Exploring where life and story meet!

Tuesday, May 9, 2017

Leave room for fairies

We've all heard the trite saying, 'bloom where you're planted,' which is a nice little ditty and often true, but sometimes I wonder how anything grows out here (yes, it is that time of year again, this is my annual gardening pointers for life article).  I've tried all sorts of things, but no matter what I grow or try, it seems like all my grand experiments are doomed to failure.  My vegetables get run over by a hay-bine.  Nothing will eat or kill a shrub rose but a deer can sit on it.  A pheasant uprooted all my periwinkle, twice!  My carefully nurtured Columbine seeds die but the neglected or wild ones go crazy (not a bad thing!).  I'm not saying I don't have nice plants and fun in the yard, but my plans never seem to work out, rather it is the unexpected and unanticipated that makes it so worthwhile (just like life!).

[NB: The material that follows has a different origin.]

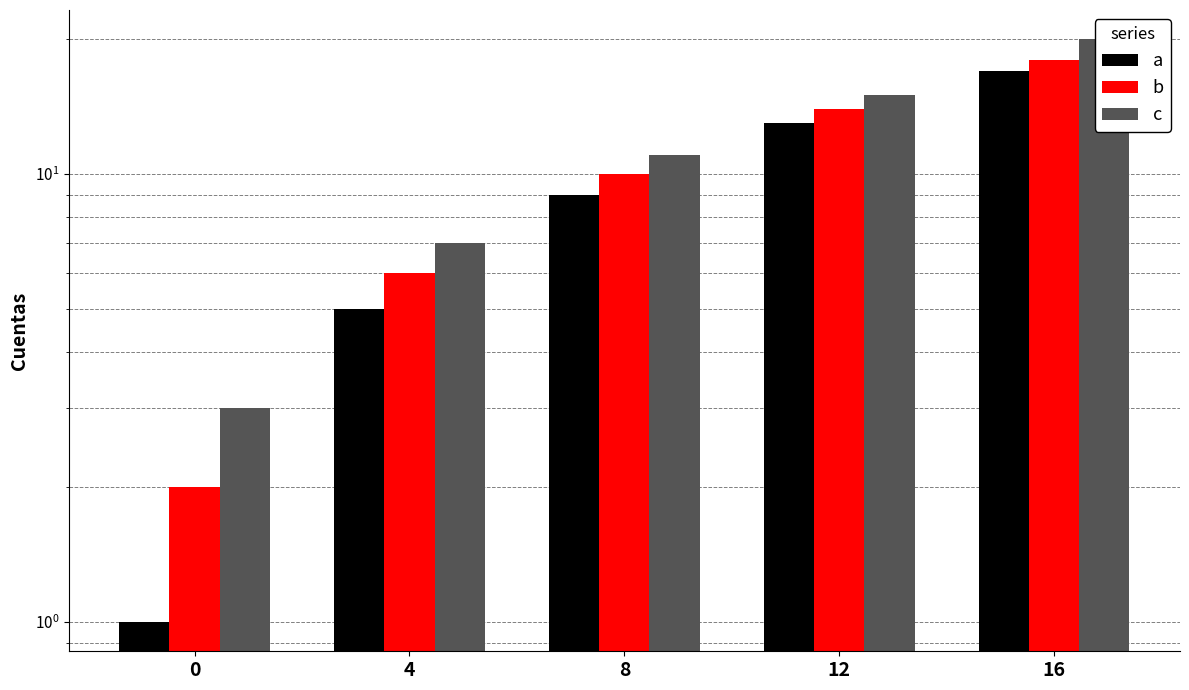

Between 12 and 4, which is larger?

12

A yellow warbler nest, a white crowned sparrow not three feet away, my first sight of an orchard oriole, scads of cabbage butterflies when I thought I was growing nasturtiums, daisies everywhere, the ethereal blue of a flax flower...sunsets and stars and sparkle on the snow...well worth all the weeding and drought and wildlife and soil fit only for making pots (clay, lots of clay!).  My plans go far awry, and my dear grandmothers would likely die of apoplexy to see the disordered riot that passes for my flower beds when theirs were laid out with particular order and care and precision, but they never had fairies.  The same goes for life.  If our plans are all that matter, if there isn't room for detours or backtracking or a completely different course, we are doomed to disappointment, or we can embrace the adventure and see where the journey takes us.

Proverbs puts it this way: "The heart of a man plans his way, but the LORD establishes his steps (16:9)."

G.K. Chesterton puts it like this: "An adventure is only an inconvenience rightly considered; an inconvenience is only an adventure wrongly considered."

We make our plans, and then life happens, we can either stand at the crossroads, staring blankly at our map and scratching our heads, or we can set off into the sunset, whistling as we go, eager to meet the adventure at hand.  I control so very little, be it in life or the garden, and thinking I can control everything (or should) will only lead to discontent and disaster, such things are better left in wiser hands than mine, my only duty is to walk (or dig) that which is set before me.